From: Better Homes and Gardens

Here's chili the way Texans like it: with chunks of beef. For the crushed hot dried chile peppers, use cayenne, de arbol, pequin, serrano seco, or tepin. Use 12 to 50 peppers (depending on size) to equal 1 to 2 tablespoons crushed.
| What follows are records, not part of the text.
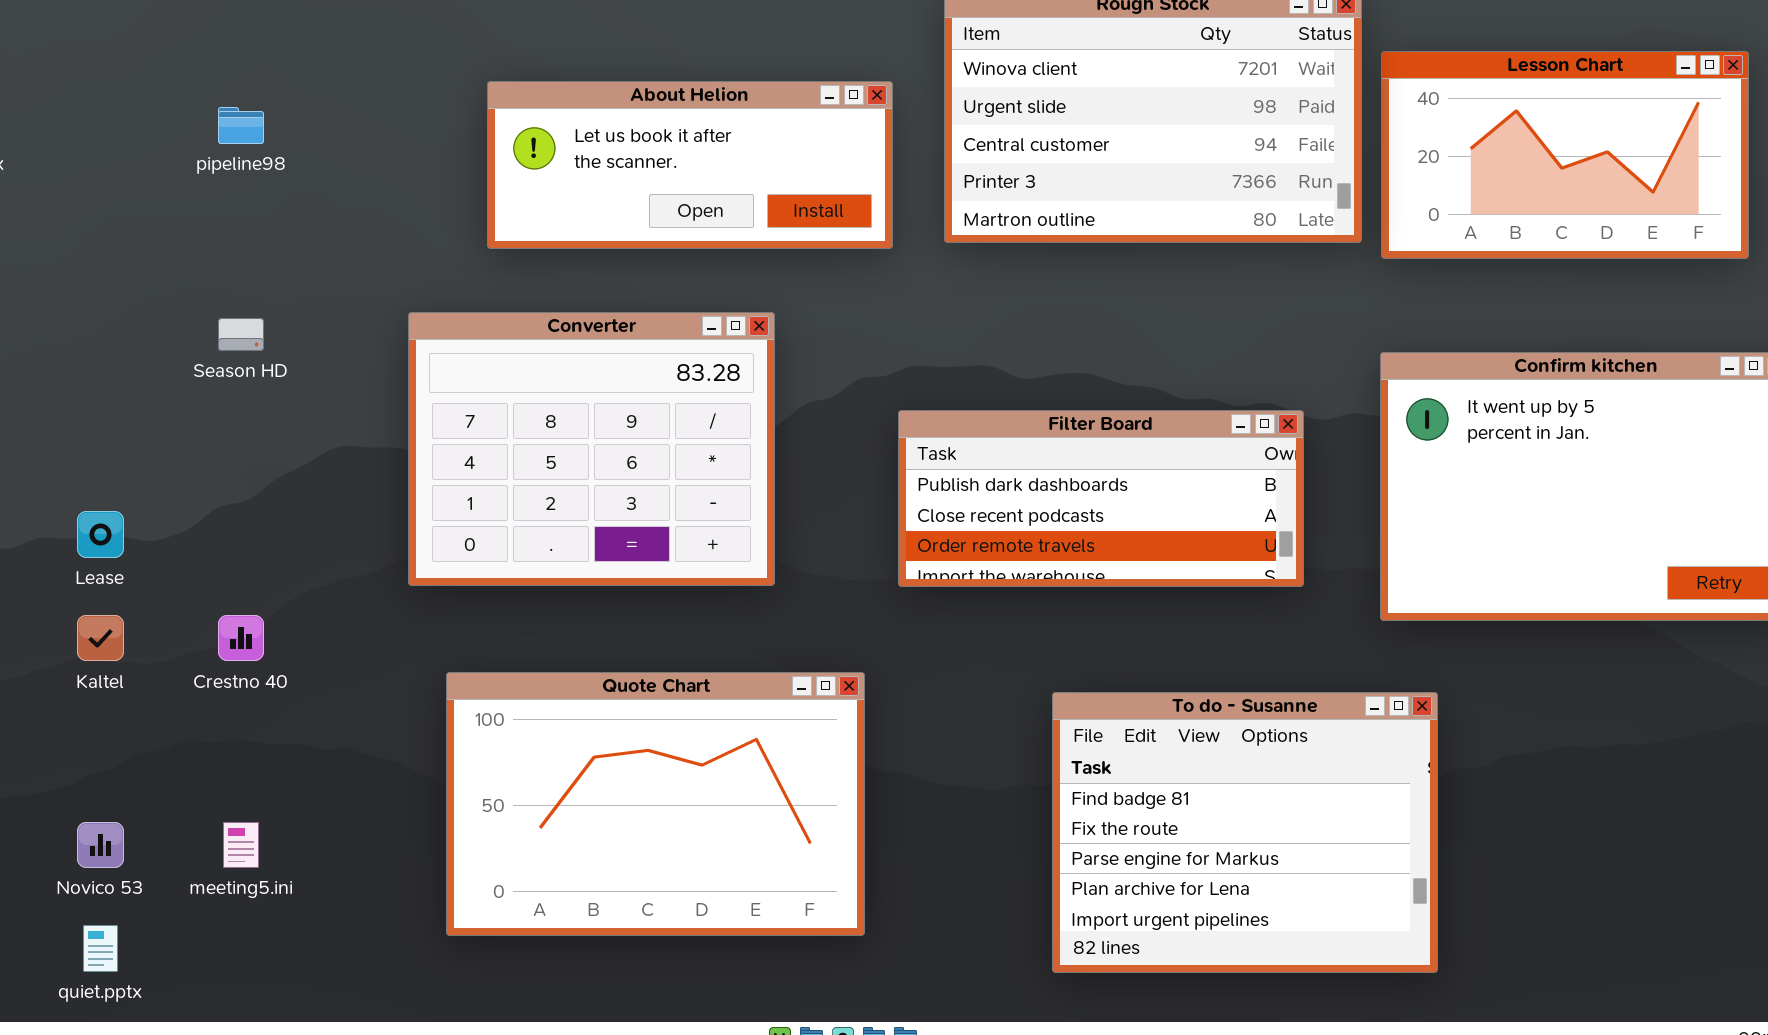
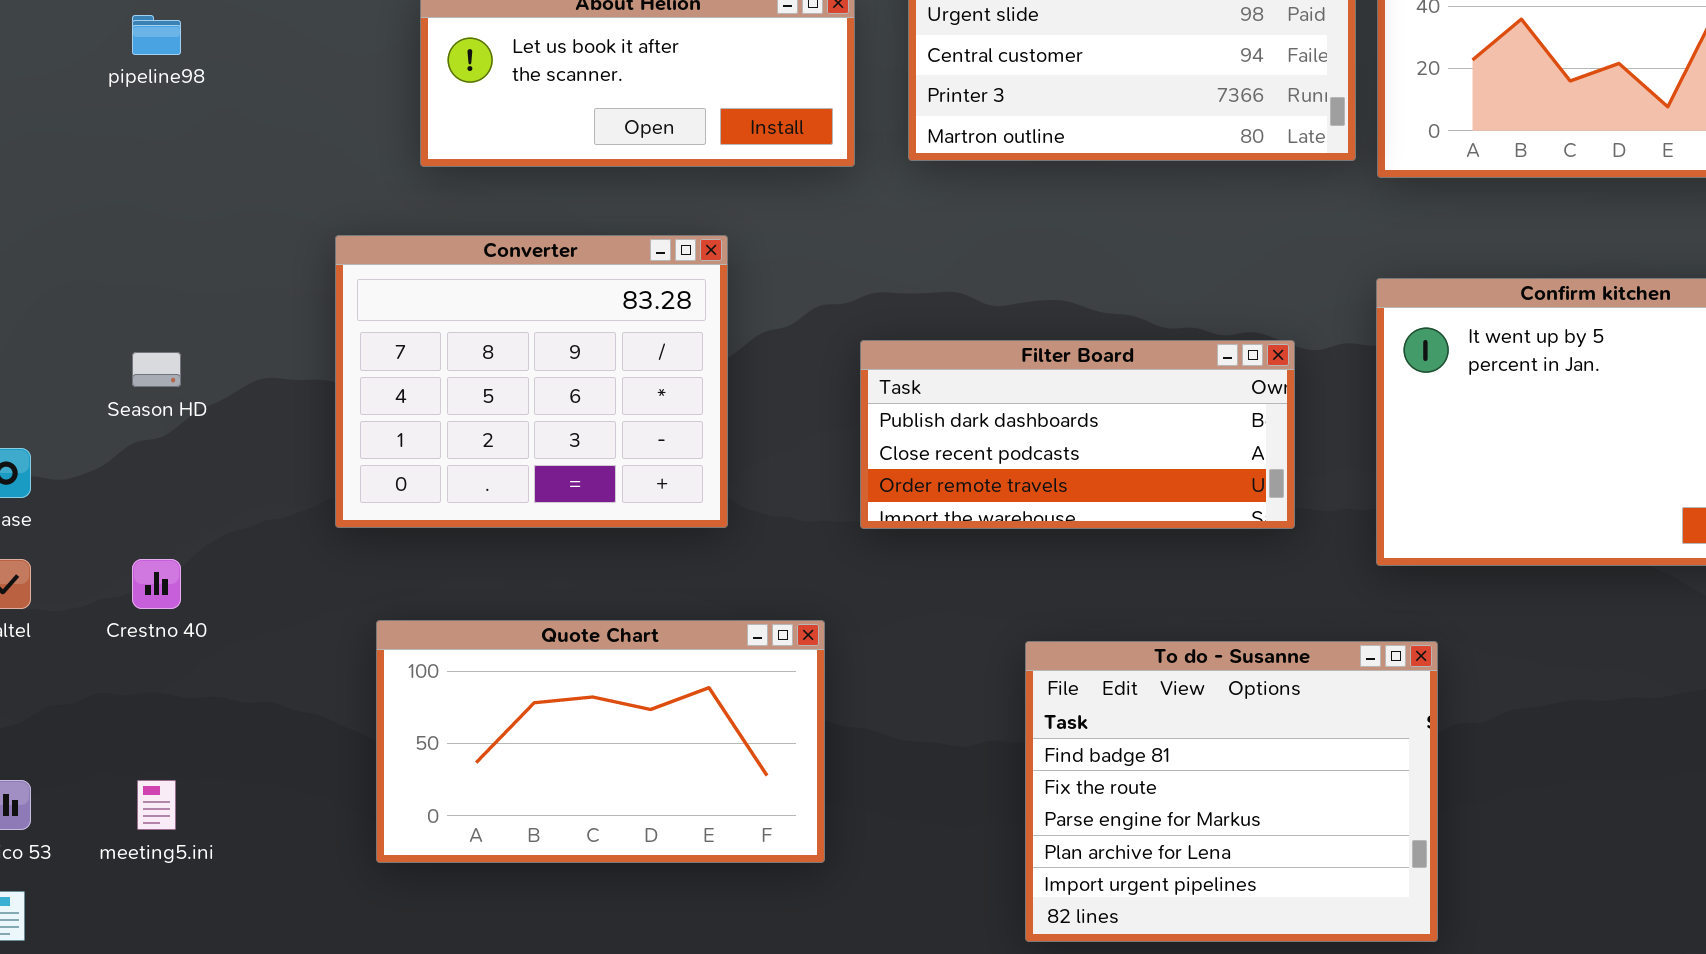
Season HD: [218,318,264,351] -> [132,352,181,387], moved
Quote Chart: [446,672,865,936] -> [376,620,825,863], resized

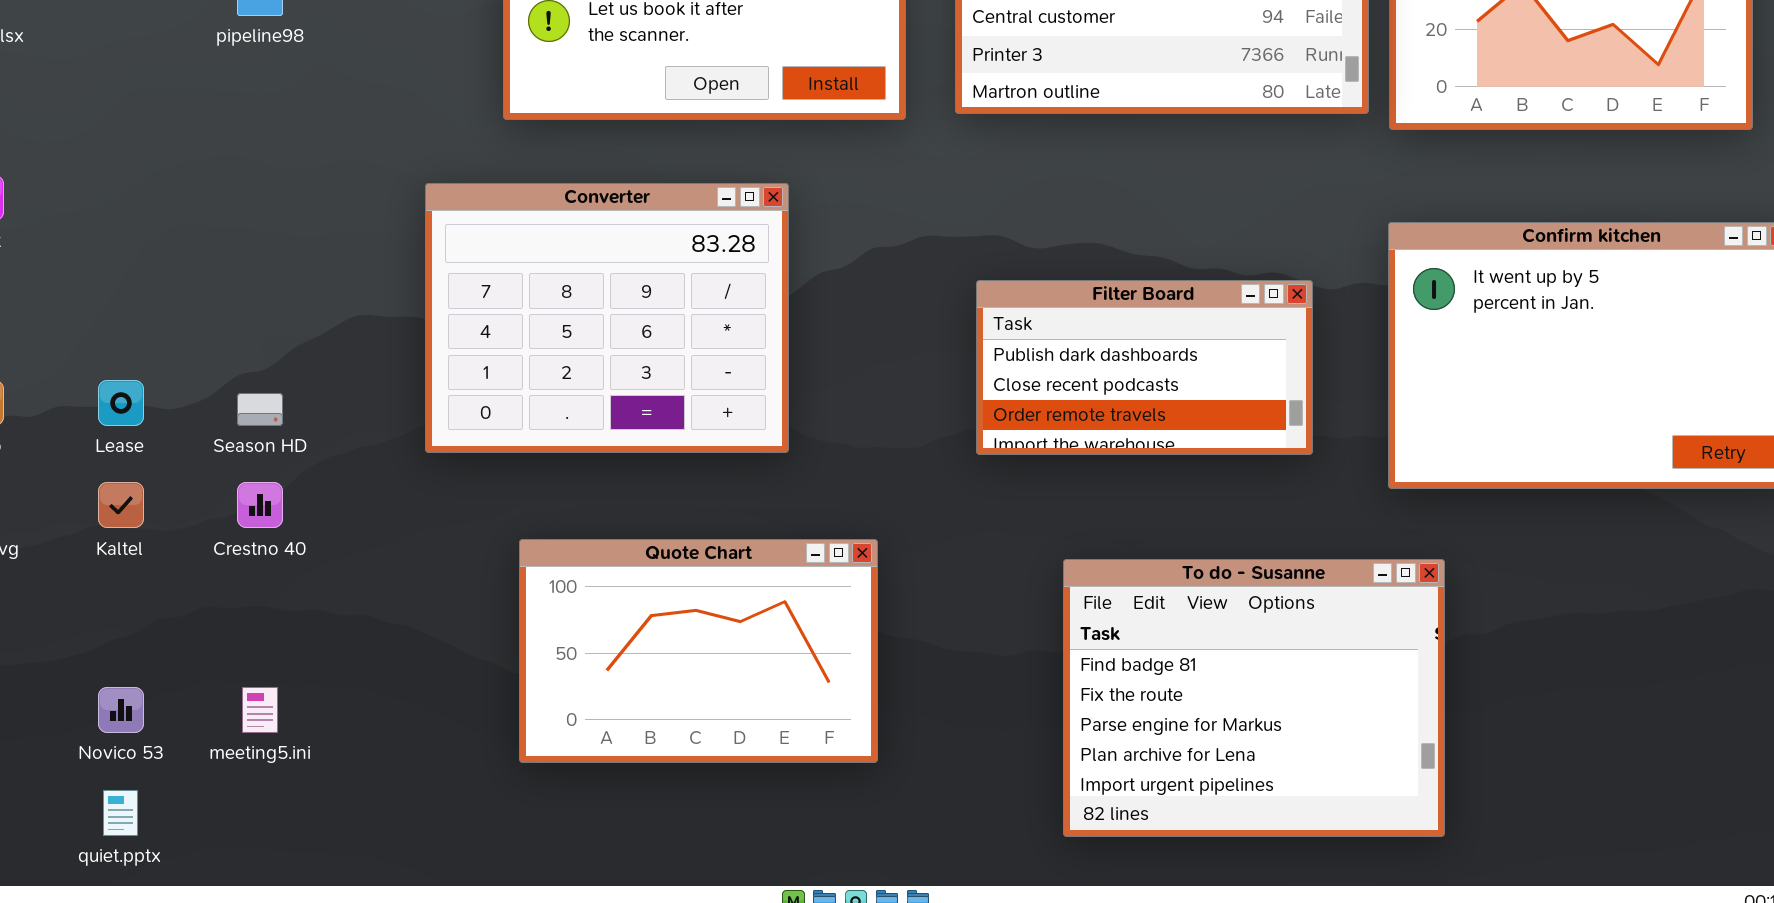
Filter Board: [860,340,1295,529] -> [976,280,1313,455], resized
Season HD: [132,352,181,387] -> [237,393,283,426], moved
Quote Chart: [376,620,825,863] -> [519,539,878,763], resized

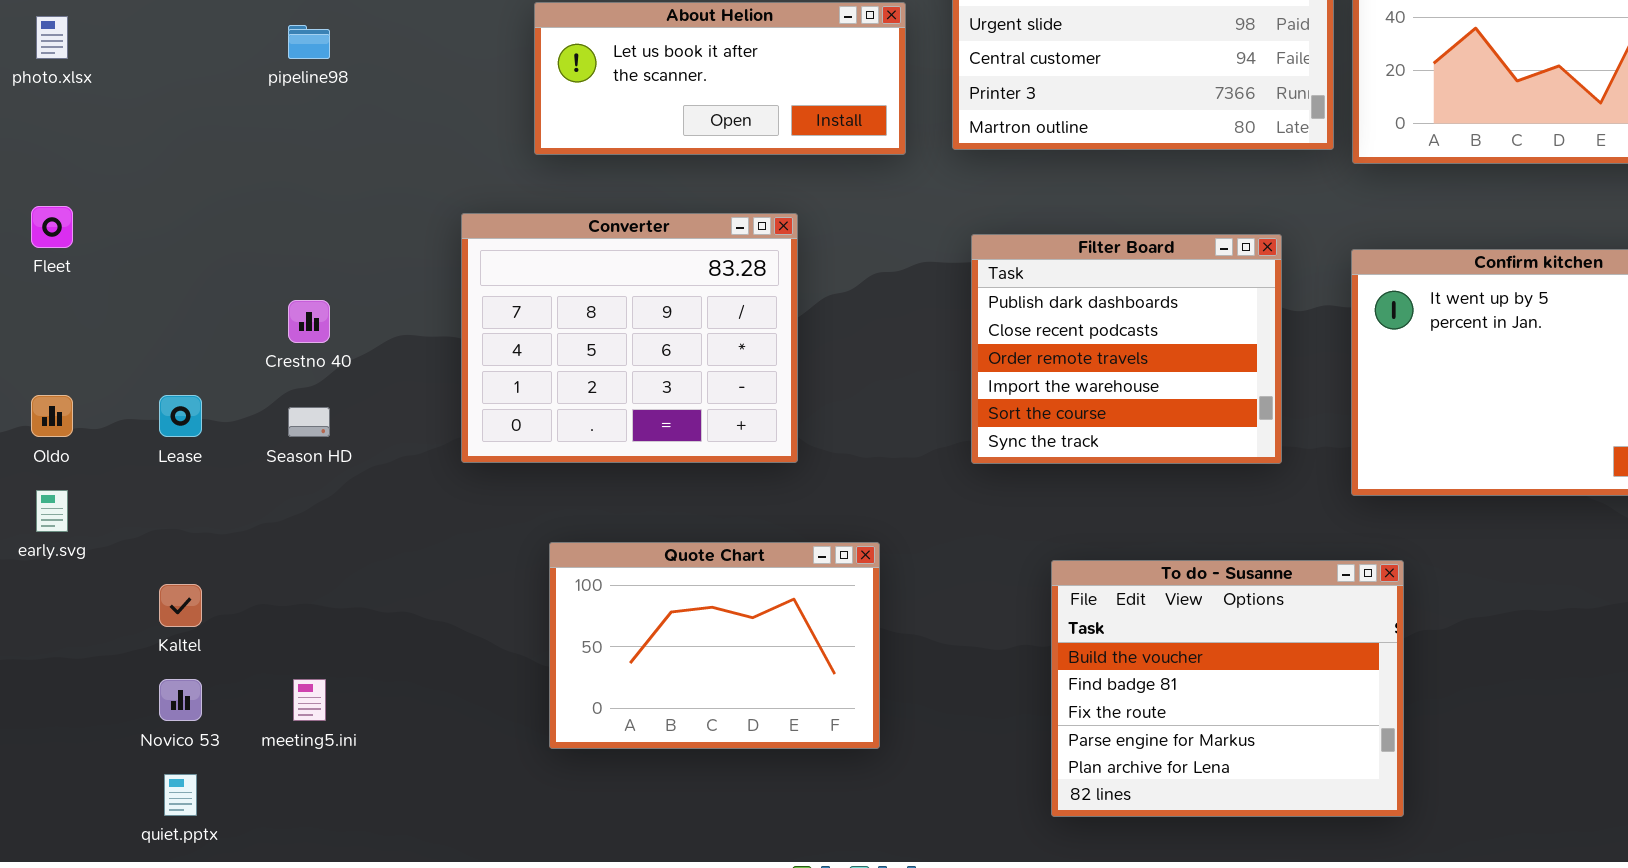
Filter Board: [976,280,1313,455] -> [971,234,1282,464], resized
Kaltel: [98,482,144,528] -> [159,584,202,627], moved
Crestno 40: [237,482,283,528] -> [288,300,330,343], moved
To do - Susanne: [1063,559,1445,837] -> [1051,560,1404,817], scrolled up 1 row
Servings: Makes 6 servings.
Prep: 30 mins
Total: 1 hr 45 mins
Rated :  Not yet rated
Ingredients
3 dried ancho chili peppers, seeded
1 to 2 tablespoons crushed small hot dried chili peppers or 1 to 2 tablespoons crushed red pepper
2-1/2 pounds beef round steak, cut into 1/2-inch cubes
2 tablespoons cooking oil
1 medium onion, chopped (1/2 cup)
4 cloves garlic, minced
2 teaspoons ground cumin
6 medium tomatoes, peeled, seeded, and coarsely chopped (3 cups)
1 10-1/2-ounce can condensed beef broth
1-1/3 cups water
1/2 teaspoon dried oregano, crushed
Cooked red kidney beans (optional)
Sliced pickled peppers (optional)

Directions
1. Cut chili peppers into small pieces. Place all the peppers in a blender container or food processor bowl. Cover and blend or process until ground. Set aside.
2. In a Dutch oven brown half of the meat in hot oil. With a slotted spoon remove meat from pan; set aside. Add remaining meat, onion, garlic, cumin, and the ground chili peppers. Cook until meat is brown.
3. Return all of the meat to the Dutch oven. Stir in tomatoes, broth, water, and oregano. Bring to boiling; reduce heat. Simmer, uncovered, for 1-1/4 to 1-1/2 hours or until meat is tender, stirring occasionally. Serve with cooked kidney beans, if desired. Garnish each serving with pickled peppers, if desired. Makes 6 servings.

Nutrition Facts
Calories 367, Total Fat 14 g, Saturated Fat 4 g, Cholesterol 120 mg, Sodium 455 mg, Carbohydrate 10 g, Fiber 3 g, Protein 48 g. Daily Values: Vitamin A 27%, Vitamin C 41%, Calcium 4%, Iron 42%.